А Шалимов действительно сила, хотя глуповцы его ненавидят, а массы к нему равнодушны. Сила его в том, что он олицетворяет ветры, которые, прилетая из Умнова, освежают глуповскую атмосферу. Сила его в том, что он несет с собой очищающее обновление нравственного мира глуповца. Салтыков все-таки верит, что Глупов не безнадежен, ибо «и в самых растленных обществах имеется своего рода стыдливость». Правда, «эмбрион стыдливости» в Глупове слаб, завален постыдным глуповским миросозерцанием. Но меняется атмосфера, меняются обстоятельства, и умновские ветры освежают тлетворный глуповский воздух. Салтыков, как и Шалимов, скорбит, но надеется, надеется на благословенный Умнов, на веющие оттуда свежие ветры. Но где же ты, Умнов?

Вернувшись из Петербурга, где он виделся с Добролюбовым и где держал в руках книжку «Современника» со своей «Клеветой», вновь приступивши к исполнению обязанностей тверского вице-губернатора, Салтыков узнал вскоре о смерти столь еще молодого критика и публициста «Современника». «Смерть Добролюбова, — пишет он 3 декабря П. В. Анненкову, — меня потрясла до глубины души, хотя, видев его в начале ноября, я и ожидал этого известия.

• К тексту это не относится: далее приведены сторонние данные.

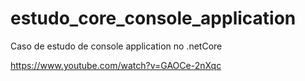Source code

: # estudo_core_console_application
Caso de estudo de console application no .netCore

https://www.youtube.com/watch?v=GAOCe-2nXqc
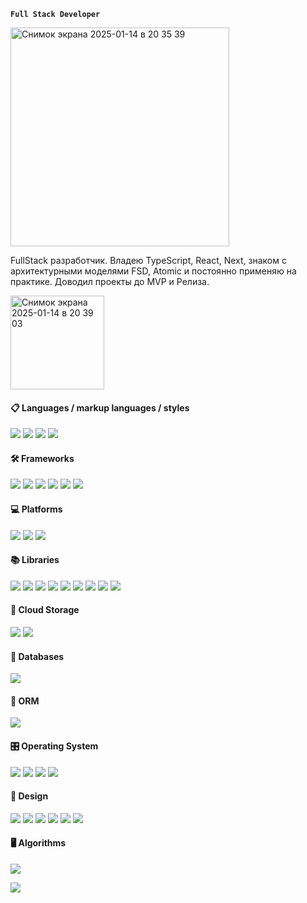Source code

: **`Full Stack Developer`**

<img width="350" alt="Снимок экрана 2025-01-14 в 20 35 39" src="https://github.com/user-attachments/assets/420372e0-46da-4076-9909-6b9eefe6fa92" />

<p>
FullStack разработчик. Владею TypeScript, React, Next, знаком с архитектурными моделями FSD, Atomic и постоянно применяю на практике. Доводил проекты до MVP и Релиза.
</p>

<img width="150" alt="Снимок экрана 2025-01-14 в 20 39 03" src="https://github.com/user-attachments/assets/95247a7e-df51-4abc-adf6-6420fbcf76d4" />

<p>
	
</p>
<div>
	<h4>📋 Languages / markup languages / styles</h4>
	<img src="https://img.shields.io/badge/css3-%231572B6.svg?style=for-the-badge&logo=css3&logoColor=white"/>
	<img src="https://img.shields.io/badge/html5-%23E34F26.svg?style=for-the-badge&logo=html5&logoColor=white"/>
	<img src="https://img.shields.io/badge/javascript-%23323330.svg?style=for-the-badge&logo=javascript&logoColor=%23F7DF1E"/>
	<img src="https://img.shields.io/badge/typescript-%23007ACC.svg?style=for-the-badge&logo=typescript&logoColor=white"/>
</div>

<div>
	  <h4>🛠️ Frameworks</h4>
	  <img src="https://img.shields.io/badge/-AntDesign-%230170FE?style=for-the-badge&logo=ant-design&logoColor=white"/>
	  <img src="https://img.shields.io/badge/bootstrap-%238511FA.svg?style=for-the-badge&logo=bootstrap&logoColor=white"/>
	  <img src="https://img.shields.io/badge/Next-black?style=for-the-badge&logo=next.js&logoColor=white"/>
	  <img src="https://img.shields.io/badge/radix%20ui-161618.svg?style=for-the-badge&logo=radix-ui&logoColor=white"/>
	  <img src="https://img.shields.io/badge/react-%2320232a.svg?style=for-the-badge&logo=react&logoColor=%2361DAFB"/>
	  <img src="https://img.shields.io/badge/React_Router-CA4245?style=for-the-badge&logo=react-router&logoColor=white"/>
</div>
<div>
	 <h4> 💻 Platforms </h4>
   	  <img src="https://img.shields.io/badge/express.js-%23404d59.svg?style=for-the-badge&logo=express&logoColor=%2361DAFB"/>
	  <img src="https://img.shields.io/badge/node.js-6DA55F?style=for-the-badge&logo=node.js&logoColor=white"/>
	  <img src="https://img.shields.io/badge/vite-%23646CFF.svg?style=for-the-badge&logo=vite&logoColor=white"/>

</div>
<div>
	<h4>📚 Libraries</h4>
	  <img src="https://img.shields.io/badge/JWT-black?style=for-the-badge&logo=JSON%20web%20tokens"/>
	  <img src="https://img.shields.io/badge/NPM-%23CB3837.svg?style=for-the-badge&logo=npm&logoColor=white"/>
	  <img src="https://img.shields.io/badge/NODEMON-%23323330.svg?style=for-the-badge&logo=nodemon&logoColor=%BBDEAD"/>
	  <img src="https://img.shields.io/badge/SASS-hotpink.svg?style=for-the-badge&logo=SASS&logoColor=white"/>
	  <img src="https://img.shields.io/badge/Socket.io-black?style=for-the-badge&logo=socket.io&badgeColor=010101"/>
	  <img src="https://img.shields.io/badge/tailwindcss-%2338B2AC.svg?style=for-the-badge&logo=tailwind-css&logoColor=white"/>
	  <img src="https://img.shields.io/badge/threejs-black?style=for-the-badge&logo=three.js&logoColor=white"/>
	  <img src="https://img.shields.io/badge/shadcnUI-black?style=for-the-badge&logo&logoColor=white"/>
	  <img src="https://img.shields.io/badge/zod-%233068b7.svg?style=for-the-badge&logo=zod&logoColor=white"/>
</div>
<div>
	<h4>📂 Cloud Storage</h4>
	<img src="https://img.shields.io/badge/Amazon S3-cf7200?style=for-the-badge&logo=amazons3&logoColor=white"/>
	<img src="https://img.shields.io/badge/Yandex S3-cf0000?style=for-the-badge&logo=amazons3&logoColor=white"/>
</div>
<div>
	<h4>💾 Databases</h4>
	<img src="https://img.shields.io/badge/PostgreSQL-3664a8?style=for-the-badge&logo=postgresql&logoColor=white" />
</div>
<div>
	<h4>🎋 ORM</h4>
	<img src="https://img.shields.io/badge/Prisma-3982CE?style=for-the-badge&logo=Prisma&logoColor=white" />
</div>
<div>
	<h4>🎛️ Operating System</h4>
	<img src="https://img.shields.io/badge/Linux-FCC624?style=for-the-badge&logo=linux&logoColor=black" />
	<img src="https://img.shields.io/badge/Ubuntu-E95420?style=for-the-badge&logo=ubuntu&logoColor=white" />
	<img src="https://img.shields.io/badge/mac%20os-000000?style=for-the-badge&logo=macos&logoColor=F0F0F0" />
	<img src="https://img.shields.io/badge/Windows-0078D6?style=for-the-badge&logo=windows&logoColor=white" />
</div>
<div>
	<h4>🎨 Design</h4>
	<img src="https://img.shields.io/badge/adobe%20illustrator-%23FF9A00.svg?style=for-the-badge&logo=adobe%20illustrator&logoColor=white" />
	<img src="https://img.shields.io/badge/adobe%20photoshop-%2331A8FF.svg?style=for-the-badge&logo=adobe%20photoshop&logoColor=white" />
	<img src="https://img.shields.io/badge/Adobe%20Premiere%20Pro-9999FF.svg?style=for-the-badge&logo=Adobe%20Premiere%20Pro&logoColor=white" />
	<img src="https://img.shields.io/badge/Adobe%20After%20Effects-9999FF.svg?style=for-the-badge&logo=Adobe%20After%20Effects&logoColor=white" />
	<img src="https://img.shields.io/badge/figma-%23F24E1E.svg?style=for-the-badge&logo=figma&logoColor=white" />
 	<img src="https://img.shields.io/badge/blender-%23F5792A.svg?style=for-the-badge&logo=blender&logoColor=white" />
</div>

<p>
	
</p>

<div>
	<h4>🖥️ Algorithms</h4>
	<img src="https://www.codewars.com/users/Koogich1/badges/small" />
</div>

<p>
	
</p>

<div>
	<img src="https://github-readme-stats.vercel.app/api/top-langs/?username=koogich1&layout=compact" />
</div>

</div>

Да, это истинная правда, что жить трудно, почти невозможно. Бывают же такие эпохи». И тут, по сложной, но неизбежной ассоциации, вспоминает Салтыков свою только что напечатанную сатиру: «Моя «Клевета» взбудоражила все тверское общество и возбудила беспримерную в летописях Глупова ненависть против меня <собственно, о такой ненависти к Шалимову, подрывавшему самый «принцип» глуповского миросозерцания, и писал Салтыков в своей сатире>. Заметьте, что я не имел в виду Твери, но Глупов все-таки успел поднюхать себя в статье <тверской Глупов, но «поднюхивал себя» в статье Салтыкова и Глупов рязанский, и Глупов нижегородский; и вели себя тверские глуповцы именно так, как вели себя глуповцы в статье>. Рылокошения и спиноотворачивания во всем ходу. То есть не то чтобы настоящие спиноотворачивания, а те, которые искони господствовали в лакейских. Шушукают и хихикают, пока барина нет, а вошел барин — вдруг молчание, все смешались и глупо краснеют: мы, дескать, только что сию минуту тебя обгладывали». Салтыков воистину «достаточно наблюдал за нравами глуповцев»!